▶ _ASSIGNED TASK A_
Show each line of the records below that contains the word "green".

Johnny Golden (April 2, 1896 – January 27, 1936) was an American professional golfer.

Career
Born in Tuxedo, New York, Golden won nine times on the PGA Tour in the 1920s and 1930s. He played on the first two Ryder Cup teams in 1927 and 1929, compiling a perfect 3-0-0 record, with an 8 & 7 rout of Herbert Jolly in singles in 1927 at Worcester Country Club. His two other Ryder Cup match wins came with Walter Hagen as his teammate, winning foursomes in 1927 and in 1929, at Moortown Golf Club near Leeds, England.

Golden turned professional in 1915 and was an assistant pro and later head pro at the Tuxedo Club until 1929 when he took the head job at North Jersey Country Club in Paterson, New Jersey. During his time at the Tuxedo Club, he was a three-time semifinalist in the PGA Championship. In 1922, he lost to Emmet French. In 1926, he dropped a semifinal match to Leo Diegel, and the following year he lost in the semis to Joe Turnesa. Golden remained in Paterson for just a year, leaving for the head professional job at Wee Burn Country Club near Darien, Connecticut. While serving as the pro at Wee Burn, Golden won four consecutive Connecticut Open titles (1932–35), with the 1932, 1933 and 1935 events part of the official PGA schedule. His most lucrative win came in 1931, at the Agua Caliente Open in Mexico. Golden finished regulation tied with George Von Elm at 293. The duo agreed prior to the playoff to split first- and second-prize money, a common practice, with each player pocketing $6,750. Golden went on to win the playoff. Without the agreement, he would have won $10,000.

▶ _DATA FOR THE TASK_

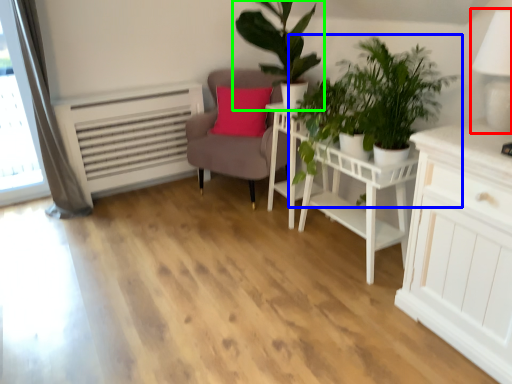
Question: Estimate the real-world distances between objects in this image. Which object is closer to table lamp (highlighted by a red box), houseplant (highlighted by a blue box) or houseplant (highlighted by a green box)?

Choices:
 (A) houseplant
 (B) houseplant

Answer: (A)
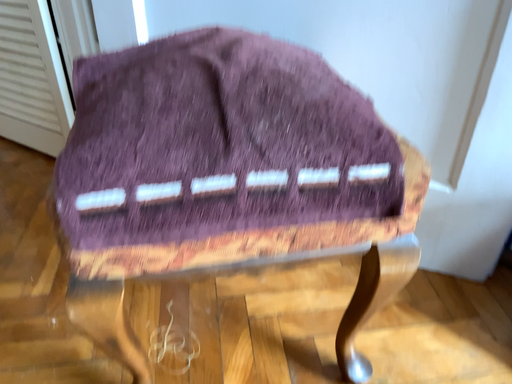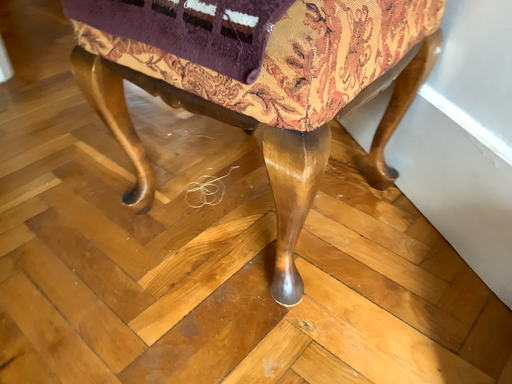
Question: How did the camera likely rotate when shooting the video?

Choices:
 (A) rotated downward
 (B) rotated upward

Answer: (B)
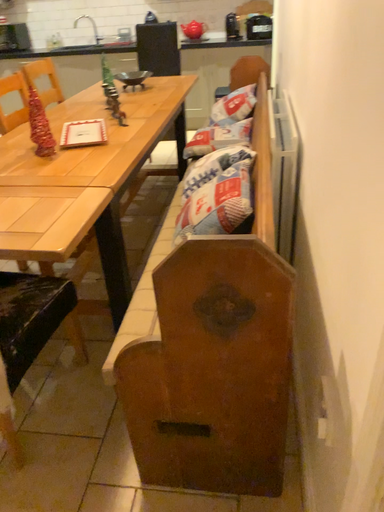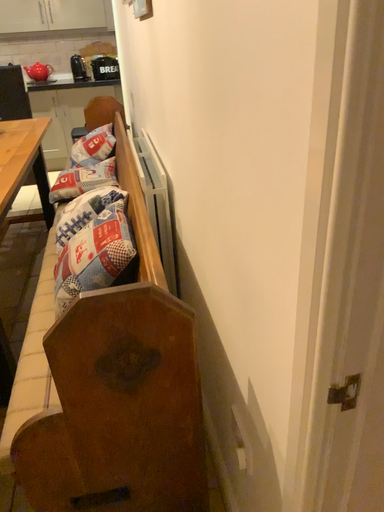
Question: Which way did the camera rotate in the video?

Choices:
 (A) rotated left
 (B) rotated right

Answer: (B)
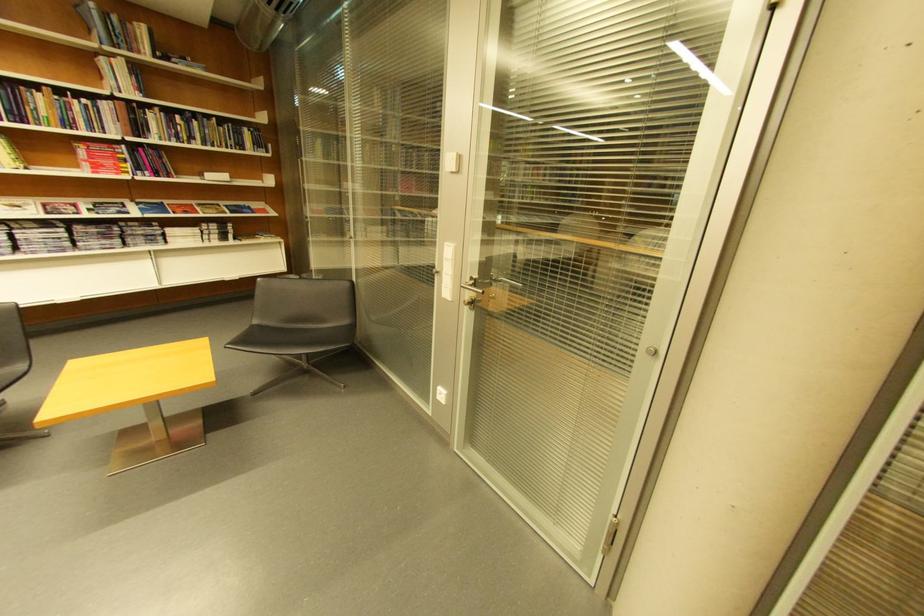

* * *

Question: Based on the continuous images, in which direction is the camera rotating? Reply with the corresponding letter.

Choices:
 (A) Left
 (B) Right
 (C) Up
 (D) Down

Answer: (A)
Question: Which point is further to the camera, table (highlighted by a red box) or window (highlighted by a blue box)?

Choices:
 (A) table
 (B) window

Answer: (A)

==

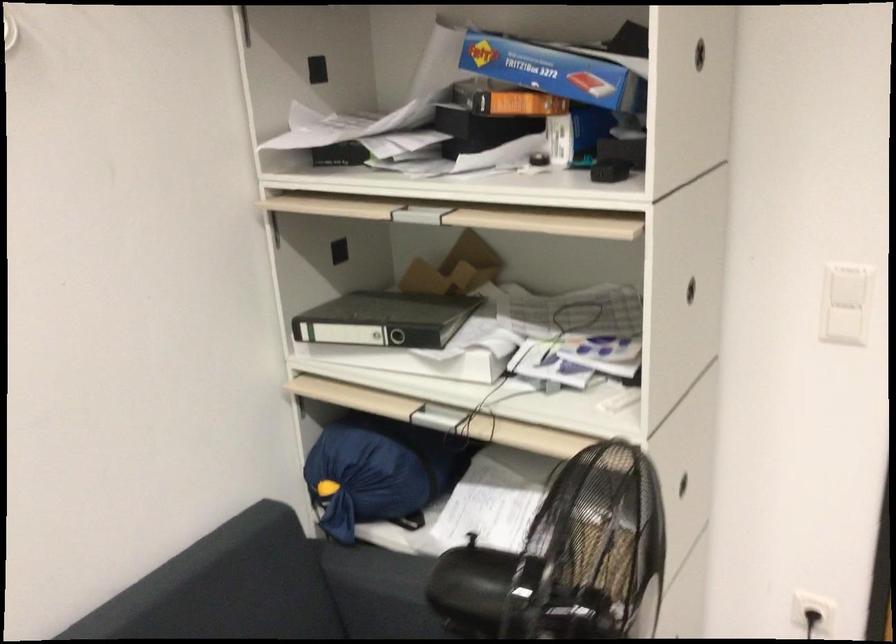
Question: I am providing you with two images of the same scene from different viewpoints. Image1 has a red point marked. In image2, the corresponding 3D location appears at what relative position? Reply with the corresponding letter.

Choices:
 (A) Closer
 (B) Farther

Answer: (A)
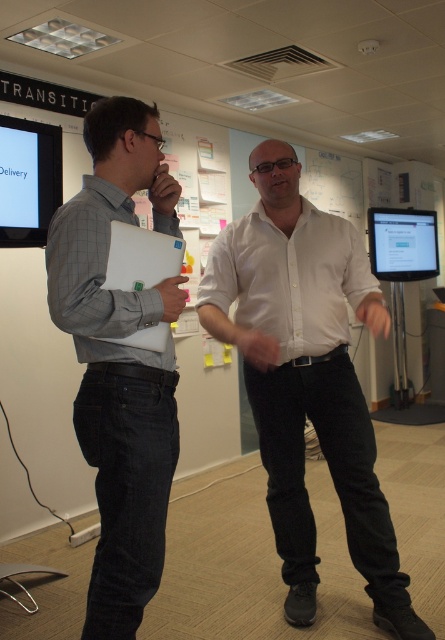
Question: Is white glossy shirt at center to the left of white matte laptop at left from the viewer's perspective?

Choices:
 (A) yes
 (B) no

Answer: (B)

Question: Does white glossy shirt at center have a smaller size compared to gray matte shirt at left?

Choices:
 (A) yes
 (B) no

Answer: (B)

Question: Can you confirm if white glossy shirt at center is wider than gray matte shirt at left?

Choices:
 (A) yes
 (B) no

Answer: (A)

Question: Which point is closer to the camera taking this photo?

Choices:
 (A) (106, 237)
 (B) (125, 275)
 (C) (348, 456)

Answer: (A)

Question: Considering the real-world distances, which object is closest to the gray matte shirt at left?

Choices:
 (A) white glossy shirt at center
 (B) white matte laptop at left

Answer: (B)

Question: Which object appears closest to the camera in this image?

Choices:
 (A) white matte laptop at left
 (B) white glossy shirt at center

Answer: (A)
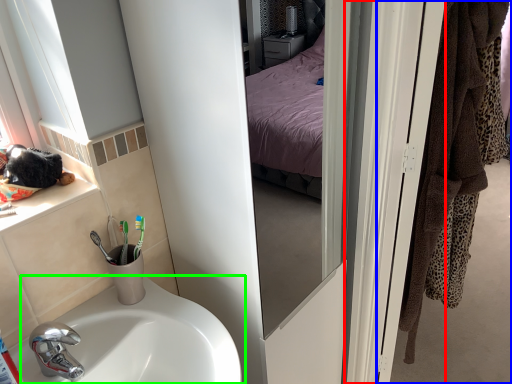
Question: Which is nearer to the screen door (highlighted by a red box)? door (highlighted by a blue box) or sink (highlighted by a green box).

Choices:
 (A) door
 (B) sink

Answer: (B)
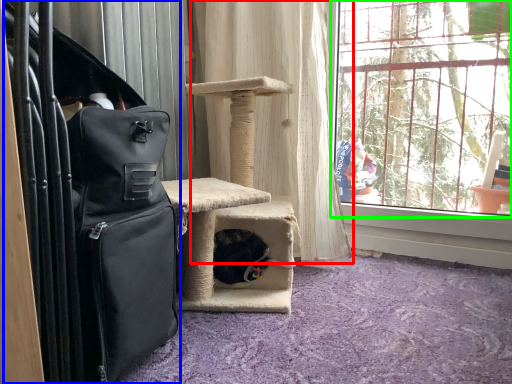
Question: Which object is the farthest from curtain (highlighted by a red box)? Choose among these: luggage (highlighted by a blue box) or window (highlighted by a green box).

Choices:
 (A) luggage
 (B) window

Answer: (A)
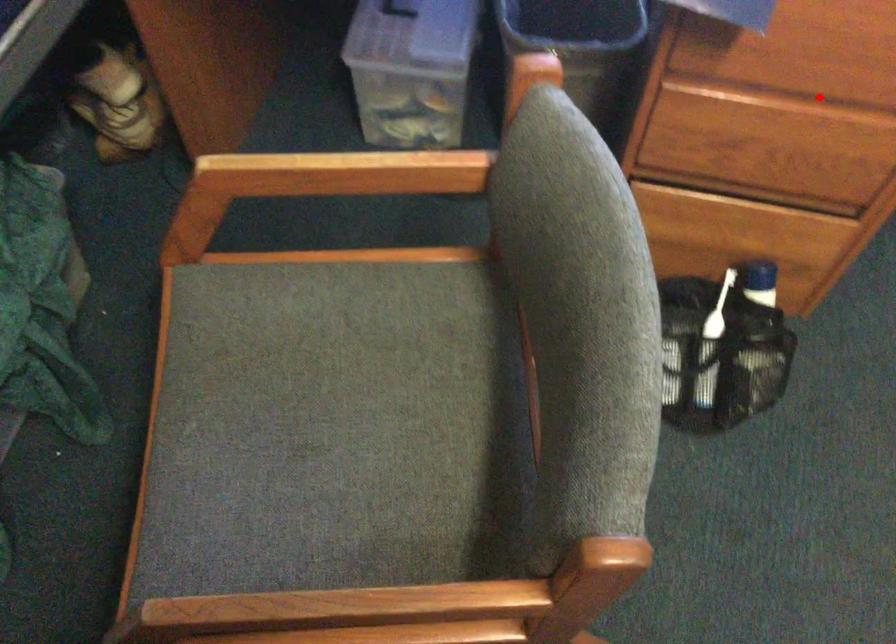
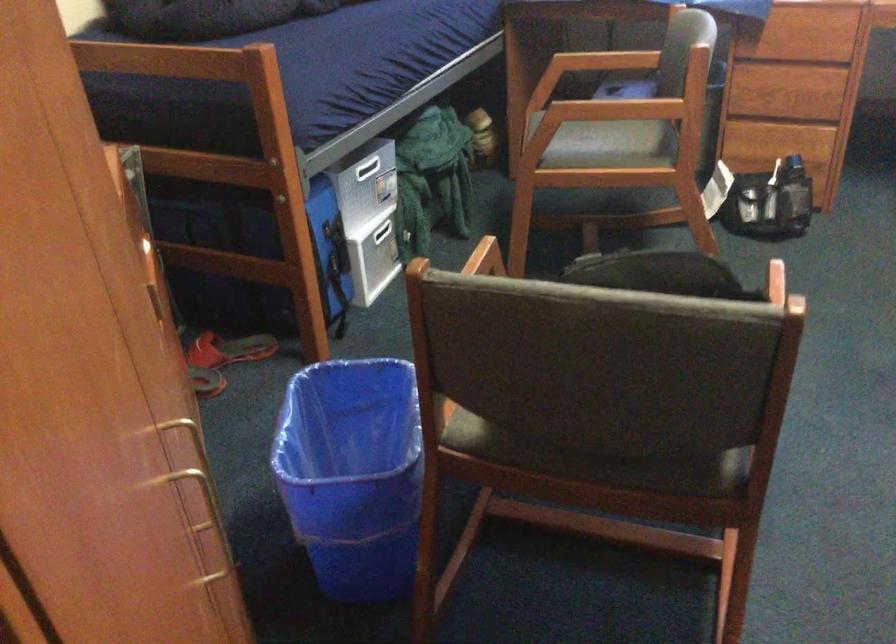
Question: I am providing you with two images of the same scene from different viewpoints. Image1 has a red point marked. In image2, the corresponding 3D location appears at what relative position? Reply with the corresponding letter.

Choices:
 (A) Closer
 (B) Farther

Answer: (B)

▶ _ASSIGNED TASK B_
Quote the Johnny Golden biography from "Johnny Golden (April" up to and including "near Leeds, England.".

▶ _SOLUTION A_
Question: Estimate the real-world distances between objects in this image. Which object is closer to table lamp (highlighted by a red box), houseplant (highlighted by a blue box) or houseplant (highlighted by a green box)?
Question: Which is nearer to the screen door (highlighted by a red box)? door (highlighted by a blue box) or sink (highlighted by a green box).
Question: Which object is the farthest from curtain (highlighted by a red box)? Choose among these: luggage (highlighted by a blue box) or window (highlighted by a green box).

▶ _SOLUTION B_
Johnny Golden (April 2, 1896 – January 27, 1936) was an American professional golfer.

Career
Born in Tuxedo, New York, Golden won nine times on the PGA Tour in the 1920s and 1930s. He played on the first two Ryder Cup teams in 1927 and 1929, compiling a perfect 3-0-0 record, with an 8 & 7 rout of Herbert Jolly in singles in 1927 at Worcester Country Club. His two other Ryder Cup match wins came with Walter Hagen as his teammate, winning foursomes in 1927 and in 1929, at Moortown Golf Club near Leeds, England.